Inside the Beltway, Republicans seem prepared to wave the white flag on Obamacare. Shortly following the election debacle, House Speaker John Boehner declared that “Obamacare is the law of the land.” The tsunami of criticism he received pursuant to that ill-considered remark is probably behind the effusive praise he heaped on John Kasich for his decision to opt out of a state-run exchange for Ohio: “I’m proud of my governor for taking a stand and resisting the federal takeover of healthcare in Ohio.” And, regardless of Boehner’s sincerity or lack thereof, the states are probably our last hope of getting rid of this big-government boondoggle.

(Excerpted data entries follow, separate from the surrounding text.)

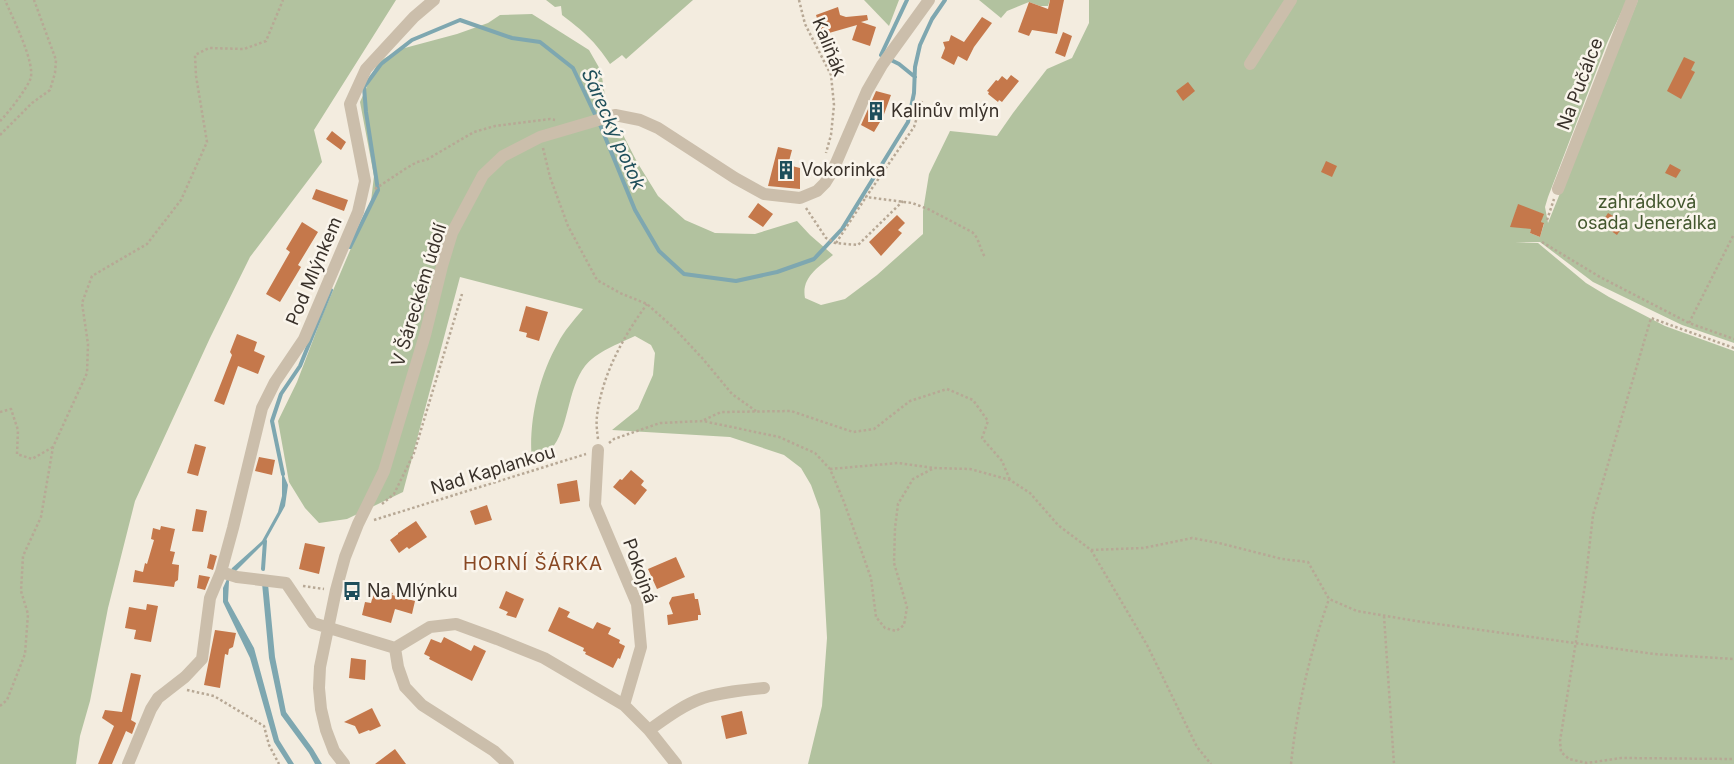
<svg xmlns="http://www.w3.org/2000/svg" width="1734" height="764" font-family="Inter,sans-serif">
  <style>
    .green { fill: #b2c29f; fill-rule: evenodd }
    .water { fill: #7ea7b0 }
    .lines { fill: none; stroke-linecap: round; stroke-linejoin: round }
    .stream { stroke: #7ea7b0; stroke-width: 4 }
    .building { fill: #c5784b }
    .path { stroke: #b7a895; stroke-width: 2.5; stroke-dasharray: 2.5 2.5; stroke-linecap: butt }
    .minor { stroke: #cbbeab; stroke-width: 12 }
    .labels { text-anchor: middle; stroke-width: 5; stroke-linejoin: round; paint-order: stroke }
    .street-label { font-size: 18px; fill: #39312a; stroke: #faf5ec }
    .poi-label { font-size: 18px; fill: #39312a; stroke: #faf5ec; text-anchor: start }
    .park-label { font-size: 18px; fill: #43572e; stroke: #faf5ec }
    .water-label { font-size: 19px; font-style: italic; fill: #1f4f5b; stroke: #faf5ec }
    .neighbourhood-label { font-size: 19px; letter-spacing: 1px; fill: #884823; stroke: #faf5ec }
  </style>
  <rect width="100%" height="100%" fill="#f3ecdf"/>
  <path class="green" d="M0 0H396L314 130 322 162 250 257 210 338 135 501 108 608 90 701 80 736 76 764H0Z
    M546 0H693L626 59 622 55 610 64C595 41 583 31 562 15L561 6 555 7Z
    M864 0H899L889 26Z
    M979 0H1050L1048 6H1040L1029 2 1007 11 1001 18Z
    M1089 0H1627L1607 43 1548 197 1545 207 1548 223 1638 0H1734V343L1682 325 1593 282 1540 242H1515L1538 243 1586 283 1609 297 1665 326 1734 351V764H808L822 706 827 638 820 510 811 485 801 468 784 455 730 437 612 430 638 409 653 375 655 353 651 345 635 336C618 344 596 352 585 366 567 389 569 430 551 449 546 454 538 458 532 463 528 424 538 378 558 343 564 331 574 320 583 309L460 277 403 492 347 519 319 523 305 508 289 482 278 421 297 382 323 314 371 201 374 176 360 102 378 62 401 49 457 34 488 23 500 15 532 14 589 50 601 71 607 108 619 127 637 162 658 196 685 220 715 233 755 234 797 221 810 235 833 255C819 267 801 277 805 298L821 305 845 299 877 275 923 234V211L929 174 950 131 997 136 1013 113 1047 69 1072 58 1089 23ZM1518 205 1543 214 1541 222 1544 224 1540 237 1530 233 1534 220 1515 214Z"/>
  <path class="water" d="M282 471 288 485 285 506 265 542 235 572 229 581 228 601 254 648 279 740 294 764H288L274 742 250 658 223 602V588L232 568 262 541 278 512 282 496Z
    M262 583 268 584 275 657 286 712 313 749 322 764H315L309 753 281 715 269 658Z"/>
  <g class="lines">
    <path class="stream" d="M907 0 881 55 899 64 915 77
      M350 247 378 190 366 112 364 87 381 64 412 40 460 20 512 38 540 42 573 68 601 127 635 210 659 251 684 274 736 281 777 272 814 259 842 229 908 122 914 93 915 67 920 45 932 19 945 0
      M283 474 272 421 281 394 300 366 331 290
      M263 569 265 541"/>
  </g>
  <path class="building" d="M1050 0H1064L1057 34 1032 30 1029 36 1018 32 1029 2 1048 9Z
    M838 7 840 15 846 17 867 15 868 20 861 22 876 27 870 46 852 40 857 25 822 35 816 15Z
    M982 17 992 23 974 47 967 61 958 56 954 65 941 58 945 48 943 42 949 41 951 35 964 42Z
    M1063 32 1072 36 1065 57 1055 53Z
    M1684 57 1695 62 1691 70 1695 72 1681 99 1667 91Z
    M1011 75 1019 81 1002 102 999 100 998 102 988 94 989 92 987 91 996 80 998 81 1002 76 1007 80Z
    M1188 82 1195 91 1183 101 1176 91Z
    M876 91 891 95 883 117 874 132 861 125Z
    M332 131 346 142 341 150 326 139Z
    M778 147 792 150 788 165 800 168V189L768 186Z
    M1326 161 1337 166 1332 177 1321 172Z
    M1670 164 1681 170 1676 178 1665 173Z
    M316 189 348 200 344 211 312 199Z
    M758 203 773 214 763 227 748 217Z
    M1518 204 1544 214 1541 222 1544 223 1540 237 1530 233 1531 229 1510 227Z
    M1608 213 1625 223 1617 235 1601 224Z
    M897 215 905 223 898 230 902 233 881 256 869 242Z
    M302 222 318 232 298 265 301 267 280 302 266 294 290 252 286 249Z
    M526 306 548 312 539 341 526 337 527 333 519 331Z
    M237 334 257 342 254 351 265 356 258 374 238 366 224 405 214 401 232 355 230 352Z
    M195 444 206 447 198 476 187 473Z
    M259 457 275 460 272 475 255 471Z
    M631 470 644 481 641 485 647 490 635 505 613 487 620 479 622 480Z
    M577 480 580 501 560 504 557 484Z
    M487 505 492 520 475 525 470 511Z
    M196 509 207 511 203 532 192 531Z
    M416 521 427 537 409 549 407 547 399 553 390 540 398 534V533Z
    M161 526 175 529 170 551 175 552 172 564 179 565 178 580 175 582 174 587 133 582 135 570 143 572 145 563 147 564 154 540 151 539 153 528 160 530Z
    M305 543 325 547 319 574 299 569Z
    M210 554 217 556 213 570 207 568Z
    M676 557 685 577 657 589 648 569Z
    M199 575 210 577 205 590 197 588Z
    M375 588 393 593 392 595 415 601 412 614 395 609 391 623 362 615 365 602 371 603Z
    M506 591 524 599 516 618 506 615 508 612 499 608Z
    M694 593 695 599H698L701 615H698V620L668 625 667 615 673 614 669 603 672 597Z
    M147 604 158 606 151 642 134 639 136 630 125 628 129 607 146 610Z
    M559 607 570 612 567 617 593 629 597 622 611 628 608 634 620 640 619 643 625 646 620 659 618 658 613 668 585 654 586 652 583 651 584 648 548 631Z
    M215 630 236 633 233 647 229 649 228 655 225 654 220 688 204 685Z
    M444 637 471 651 474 645 486 651 472 681 429 659 430 657 424 654 431 639 441 643Z
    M351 658 366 660 365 680 349 678Z
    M131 673 141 675 131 720 136 723 132 734 126 731 112 764H98L114 726 102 718 105 710 122 712Z
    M372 708 381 726 370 731 369 730 359 734 355 726 344 722Z
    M742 711 747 734 726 739 721 716Z
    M395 749 406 764H375Z"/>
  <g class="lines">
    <path class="path" d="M799 0 805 24 831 75 834 105 831 135 826 153
      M922 101 914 127 866 197 912 203 928 209 972 232C980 239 979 248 985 257
      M0 121C9 112 25 91 30 80 37 65 12 17 5 0
      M0 135 32 103 50 90 55 73 56 60 34 0
      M543 148 550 177 568 226 597 280 620 293 647 304 675 329 703 359 732 394 756 411
      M375 189 405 169 417 162 426 160 474 132 495 126 550 119 555 120
      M806 208 826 238 835 243 858 245 903 201
      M1547 220 1554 199
      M1542 242 1600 277 1689 323 1734 339
      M836 243 866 197
      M1689 323 1734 234
      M1734 348 1651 318 1593 515 1585 585 1560 741 1561 752 1569 759 1587 763 1621 758 1734 759
      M0 412 11 409 18 430 17 454 32 459 53 447
      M704 420 721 412 791 411 853 432 874 429 910 401 947 389 973 400 988 421 982 438 1002 461 1010 480
      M598 439C597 431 596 423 597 416 602 375 623 337 647 304
      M609 443 614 439 660 423 703 421 779 437 815 453 830 469 844 502 871 578 876 617 885 628 896 631 904 625 907 607 894 563 895 528 898 504 913 479 934 468
      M830 469 898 463 934 468 970 469 1010 480 1030 493 1058 525 1091 550 1147 645 1197 747 1211 764
      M382 504 394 494 414 453 462 294
      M374 520 586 454
      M1091 550 1143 548 1192 538 1219 543 1282 559 1308 562 1329 599 1357 611 1416 621 1654 654 1734 659
      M303 586 324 589
      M1384 616 1394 764
      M187 690 214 696 264 726 269 745 279 764
      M0 706 7 700 25 654 28 614 21 591 23 556 41 517 53 447 87 373 88 344 82 303 92 276 147 244 181 200 207 142 196 76 195 55 209 48 244 49 266 41 283 0
      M1291 764C1297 707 1310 653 1329 599"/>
    <path class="minor" d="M1250 64 1291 0
      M1558 189 1632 0
      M598 450 595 505 637 604 641 647 624 705
      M221 572 237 577 286 583 313 623 395 648 398 667 405 687 422 705 494 751 508 764
      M395 648 430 627 456 624 497 639 544 658 624 705 649 730 676 764
      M649 730C666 718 683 705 703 698 722 692 743 690 764 688
      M128 764 151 709 158 698 185 677 202 659 210 598 221 572 233 528 262 408 275 382 304 339 358 212 365 181 350 104 366 69 414 17 434 0
      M344 764 334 751 326 730 321 709 319 688 320 667 336 590 345 557 358 524 384 471 425 335 442 266 452 233 483 175 503 156 540 137 615 115 640 120 658 128 735 178 764 194 800 198 817 191 825 183 833 170 867 91 882 65 929 0"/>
  </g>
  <defs>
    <g id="building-bare" transform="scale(1.5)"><path d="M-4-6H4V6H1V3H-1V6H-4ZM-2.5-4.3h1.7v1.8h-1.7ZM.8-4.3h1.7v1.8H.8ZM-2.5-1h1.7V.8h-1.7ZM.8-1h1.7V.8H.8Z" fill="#1f4f5b" stroke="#faf5ec" stroke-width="2.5" paint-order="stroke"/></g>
    <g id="bus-bare" transform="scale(1.5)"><path d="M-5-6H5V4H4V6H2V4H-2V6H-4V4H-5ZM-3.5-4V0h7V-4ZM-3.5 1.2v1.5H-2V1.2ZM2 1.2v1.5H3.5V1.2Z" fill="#1f4f5b" stroke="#faf5ec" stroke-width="2.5" paint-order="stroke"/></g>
  </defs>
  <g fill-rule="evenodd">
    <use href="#building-bare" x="876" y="111"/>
    <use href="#building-bare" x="786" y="170"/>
    <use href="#bus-bare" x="352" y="591"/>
  </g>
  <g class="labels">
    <g class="street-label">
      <text transform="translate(829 47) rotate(68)" y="6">Kaliňák</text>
      <text transform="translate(1580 84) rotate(-69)" y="6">Na Pučálce</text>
      <text transform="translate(314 271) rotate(-67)" y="6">Pod Mlýnkem</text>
      <text transform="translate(419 295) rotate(-73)" y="6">V Šáreckém údolí</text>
      <text transform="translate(493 470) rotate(-17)" y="6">Nad Kaplankou</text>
      <text transform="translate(640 571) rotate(70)" y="6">Pokojná</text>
    </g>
    <g class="poi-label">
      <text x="891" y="117">Kalinův mlýn</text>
      <text x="801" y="176">Vokorinka</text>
      <text x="367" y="597">Na Mlýnku</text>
    </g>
    <g class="park-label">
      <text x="1647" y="208">zahrádková<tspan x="1647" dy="21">osada Jenerálka</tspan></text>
    </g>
    <g class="water-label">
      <text transform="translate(614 129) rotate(66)" y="7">Šárecký potok</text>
    </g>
    <g class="neighbourhood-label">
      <text x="533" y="570">HORNÍ ŠÁRKA</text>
    </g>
  </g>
</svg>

So, the long twilight struggle continues. Without its insurance exchanges, the Obamacare scheme simply will not work, but the states are fighting in the last ditch against an increasingly powerful and lawless federal government determined to foist them on us. If the states are bullied into setting up their own exchanges or the IRS gets away with its extralegal rule to fund federal exchanges, we’re probably stuck with it. Speaker Boehner’s bleak post-election assessment will have been correct after all.